AHDC1 (Xia-Gibbs syndrome)
Below is a summary for the AHDC1 gene observed in research publications. This is not meant to take the place of medical advice. Click HERE for the full gene guide, which includes more information, such as the chance of having another child with this condition, or specialists to consider for people with this condition.
What is AHDC1-related syndrome or Xia-Gibbs syndrome?
Xia-Gibbs syndrome happens when there are changes to the AHDC1 gene. These changes can keep the gene from working as it should.
The AHDC1 gene plays a key role in the growth of the brain.
Because the AHDC1 gene is important in the development and function of brain cells, many people who have Xia-Gibbs syndrome have:
- Developmental delay
- Speech delay
- Sleep apnea, a disorder in which breathing stops and starts
Do people who have Xia-Gibbs syndrome look different?
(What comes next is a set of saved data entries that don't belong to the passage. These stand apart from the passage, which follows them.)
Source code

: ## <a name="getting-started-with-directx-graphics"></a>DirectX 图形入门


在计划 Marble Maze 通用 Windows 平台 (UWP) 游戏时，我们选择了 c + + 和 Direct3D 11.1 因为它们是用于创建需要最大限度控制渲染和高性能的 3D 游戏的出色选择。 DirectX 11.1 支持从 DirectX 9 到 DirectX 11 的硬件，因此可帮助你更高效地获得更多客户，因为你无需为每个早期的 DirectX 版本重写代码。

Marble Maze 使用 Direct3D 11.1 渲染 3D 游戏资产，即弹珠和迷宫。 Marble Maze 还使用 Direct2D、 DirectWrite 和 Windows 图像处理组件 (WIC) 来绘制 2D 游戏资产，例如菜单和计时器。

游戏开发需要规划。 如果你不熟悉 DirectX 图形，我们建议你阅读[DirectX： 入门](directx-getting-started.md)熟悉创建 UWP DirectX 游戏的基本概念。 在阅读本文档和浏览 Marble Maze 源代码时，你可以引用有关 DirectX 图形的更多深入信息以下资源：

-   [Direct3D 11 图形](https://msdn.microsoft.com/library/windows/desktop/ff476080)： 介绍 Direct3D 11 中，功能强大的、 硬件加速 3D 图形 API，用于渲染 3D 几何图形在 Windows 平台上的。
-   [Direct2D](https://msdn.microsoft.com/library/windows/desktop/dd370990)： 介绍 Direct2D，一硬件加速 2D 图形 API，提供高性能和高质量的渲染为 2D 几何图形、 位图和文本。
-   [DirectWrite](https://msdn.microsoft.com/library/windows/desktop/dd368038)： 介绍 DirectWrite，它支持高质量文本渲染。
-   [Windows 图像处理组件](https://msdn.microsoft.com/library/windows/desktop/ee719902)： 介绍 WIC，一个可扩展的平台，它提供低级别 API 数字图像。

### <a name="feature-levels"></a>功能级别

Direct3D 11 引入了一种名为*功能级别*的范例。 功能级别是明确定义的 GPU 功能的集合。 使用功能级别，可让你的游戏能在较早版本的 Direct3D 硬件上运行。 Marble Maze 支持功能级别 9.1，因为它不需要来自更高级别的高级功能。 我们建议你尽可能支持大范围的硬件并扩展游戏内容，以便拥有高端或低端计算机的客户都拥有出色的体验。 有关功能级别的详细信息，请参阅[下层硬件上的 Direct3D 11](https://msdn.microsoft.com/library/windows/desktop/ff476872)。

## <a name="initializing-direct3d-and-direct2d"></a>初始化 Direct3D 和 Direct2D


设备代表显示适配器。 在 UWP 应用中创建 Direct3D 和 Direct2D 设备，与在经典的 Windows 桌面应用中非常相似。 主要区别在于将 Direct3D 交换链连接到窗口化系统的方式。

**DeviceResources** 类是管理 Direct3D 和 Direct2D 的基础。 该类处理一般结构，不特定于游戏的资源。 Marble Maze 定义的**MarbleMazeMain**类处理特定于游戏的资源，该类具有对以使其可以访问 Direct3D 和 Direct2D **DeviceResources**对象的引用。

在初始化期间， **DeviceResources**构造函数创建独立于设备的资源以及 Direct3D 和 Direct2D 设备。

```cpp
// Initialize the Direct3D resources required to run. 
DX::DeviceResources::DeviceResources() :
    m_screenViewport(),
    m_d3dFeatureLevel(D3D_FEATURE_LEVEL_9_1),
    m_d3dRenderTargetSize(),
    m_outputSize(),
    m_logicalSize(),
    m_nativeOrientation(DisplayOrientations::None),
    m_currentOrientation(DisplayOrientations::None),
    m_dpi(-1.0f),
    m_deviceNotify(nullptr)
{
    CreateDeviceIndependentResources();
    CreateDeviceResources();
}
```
People who have Xia-Gibbs syndrome can look different. Appearance can vary and can include some but not all of these features:
- Broad forehead
- Widely spaced eyes
- Flat bridge of nose
- Thin upper lip
How many people have AHDC1- related syndrome?
As of 2019, doctors had found about 60 people in the world with changes in the AHDC1 gene. The first case of AHDC1-related syndrome was described in 2014. Scientists expect to find more people who have the syndrome as access to genetic testing improves.
- 40% are nonverbal (all male)
- 20% use less than 50 words
- 10% use more than 50 words but do not speak in full sentences
- 30% use complete sentences and more than 200 words
People often have some level of intellectual disability.
About one-half of those who have the syndrome have sleep apnea, a condition in which people stop breathing during sleep for short periods of time. Some use a breathing aid during sleep. One-quarter have autism or symptoms of autism.
Many children who have the syndrome grow slowly and are shorter than their peers.